Si les autorités togolaises ont dû prendre des mesures drastiques pour obliger les motocyclistes togolais à porter le casque et éviter certains décès bêtes en cas d’accidents, au Burkina Faso par contre, le casque semble ennemi des uns et des autres.

Depuis le dimanche, je suis à Ouaga. Je découvre une ville où le nombre de motocyclistes est proportionnel à la population (j’exagère, je sais). Partout des motos, par milliers, mais surprise…, aucun casque. J’ai beau fouillé la circulation comme à la recherche d’une aiguille dans une botte de foin, peine perdu. Je n’ai pas vu un semblant de casque sur la tête de quelque automobiliste que ce soit, même pas une casserole en guise de protection de la tête ( oui, les clichés ont la vie dure). 

Et ce matin, en allant à la formation des femmes journalistes sur le CMS WordPress pour lequel je suis ici, j’aborde le sujet avec ma compatriote. Le chauffeur qui nous conduisait, m’expliqua alors que lorsque la décision avait été prise en 2006 d’imposer le casque, les burkinabé auraient manifesté contre la décision.

Pas sûre de la véracité de cette information, je repose la question a mon ami Boureima venu me faire découvrir Ouaga. Puis j’écoute avec surprise l’histoire de la « révolution du casque » en 2006.

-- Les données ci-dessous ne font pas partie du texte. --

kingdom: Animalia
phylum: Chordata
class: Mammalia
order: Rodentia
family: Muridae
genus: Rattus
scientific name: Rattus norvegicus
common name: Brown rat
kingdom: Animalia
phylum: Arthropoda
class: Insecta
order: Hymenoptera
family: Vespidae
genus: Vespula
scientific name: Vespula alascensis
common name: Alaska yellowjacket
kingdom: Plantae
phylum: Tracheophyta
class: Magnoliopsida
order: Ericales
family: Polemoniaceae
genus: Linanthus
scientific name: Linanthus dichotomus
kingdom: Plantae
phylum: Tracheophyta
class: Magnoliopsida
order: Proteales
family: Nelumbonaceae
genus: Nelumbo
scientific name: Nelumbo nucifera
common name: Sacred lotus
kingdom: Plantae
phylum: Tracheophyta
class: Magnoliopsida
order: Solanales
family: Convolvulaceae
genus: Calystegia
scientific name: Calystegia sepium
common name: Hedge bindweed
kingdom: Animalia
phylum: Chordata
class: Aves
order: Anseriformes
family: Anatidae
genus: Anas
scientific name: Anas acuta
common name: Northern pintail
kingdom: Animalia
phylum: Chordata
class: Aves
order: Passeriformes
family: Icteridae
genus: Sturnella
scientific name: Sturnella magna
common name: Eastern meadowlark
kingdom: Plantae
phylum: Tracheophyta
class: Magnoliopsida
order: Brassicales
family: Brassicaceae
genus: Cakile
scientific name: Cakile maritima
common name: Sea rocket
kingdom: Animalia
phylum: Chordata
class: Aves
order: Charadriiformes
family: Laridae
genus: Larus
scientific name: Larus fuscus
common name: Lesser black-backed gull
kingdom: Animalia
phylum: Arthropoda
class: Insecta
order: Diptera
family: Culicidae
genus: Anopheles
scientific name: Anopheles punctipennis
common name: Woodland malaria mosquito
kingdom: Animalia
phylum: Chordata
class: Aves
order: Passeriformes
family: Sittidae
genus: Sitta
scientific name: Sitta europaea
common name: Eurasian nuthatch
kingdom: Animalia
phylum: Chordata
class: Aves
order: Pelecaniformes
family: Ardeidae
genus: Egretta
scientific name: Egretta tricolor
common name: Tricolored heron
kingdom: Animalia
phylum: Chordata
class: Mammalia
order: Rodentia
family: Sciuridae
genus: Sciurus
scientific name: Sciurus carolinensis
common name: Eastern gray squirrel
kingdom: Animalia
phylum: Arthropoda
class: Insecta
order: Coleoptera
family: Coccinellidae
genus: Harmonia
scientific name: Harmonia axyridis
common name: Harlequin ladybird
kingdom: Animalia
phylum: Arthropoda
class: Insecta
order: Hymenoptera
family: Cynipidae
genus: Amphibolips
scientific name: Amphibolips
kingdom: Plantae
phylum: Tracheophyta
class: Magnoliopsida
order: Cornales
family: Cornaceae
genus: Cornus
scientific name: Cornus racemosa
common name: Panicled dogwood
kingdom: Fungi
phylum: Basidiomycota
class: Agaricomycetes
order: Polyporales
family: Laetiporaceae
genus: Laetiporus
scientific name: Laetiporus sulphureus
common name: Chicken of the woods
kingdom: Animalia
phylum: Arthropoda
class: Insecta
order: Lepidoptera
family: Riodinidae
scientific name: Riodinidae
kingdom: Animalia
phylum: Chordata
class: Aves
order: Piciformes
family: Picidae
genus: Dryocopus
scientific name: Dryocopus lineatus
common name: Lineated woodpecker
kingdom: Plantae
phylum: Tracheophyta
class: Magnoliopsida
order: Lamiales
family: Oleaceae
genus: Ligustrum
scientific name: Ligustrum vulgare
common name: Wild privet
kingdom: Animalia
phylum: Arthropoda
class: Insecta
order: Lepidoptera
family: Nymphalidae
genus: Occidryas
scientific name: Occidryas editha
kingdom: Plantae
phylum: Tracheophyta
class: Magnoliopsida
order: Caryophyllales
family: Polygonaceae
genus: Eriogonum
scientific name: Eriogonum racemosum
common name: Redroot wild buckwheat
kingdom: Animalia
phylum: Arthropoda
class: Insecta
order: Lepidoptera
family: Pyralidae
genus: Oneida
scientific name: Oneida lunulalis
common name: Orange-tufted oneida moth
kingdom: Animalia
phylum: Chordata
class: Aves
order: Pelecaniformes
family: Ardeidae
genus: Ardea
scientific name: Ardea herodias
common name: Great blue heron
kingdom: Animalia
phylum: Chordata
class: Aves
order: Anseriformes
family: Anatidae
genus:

Toujours pas convaincue, ( non pas de la véracité de l’info, mais de la curiosité dans l’attitude des ouagalais), je pose la question a mon autre ami que je retrouve le soir, et par ailleurs seul burkinabé que j’ai vu rouler avec un casque. Je lui explique que dans mon pays, le policier a le droit de réquisitionner la moto d’un usager et de le lui rendre quand ce dernier revient avec un casque.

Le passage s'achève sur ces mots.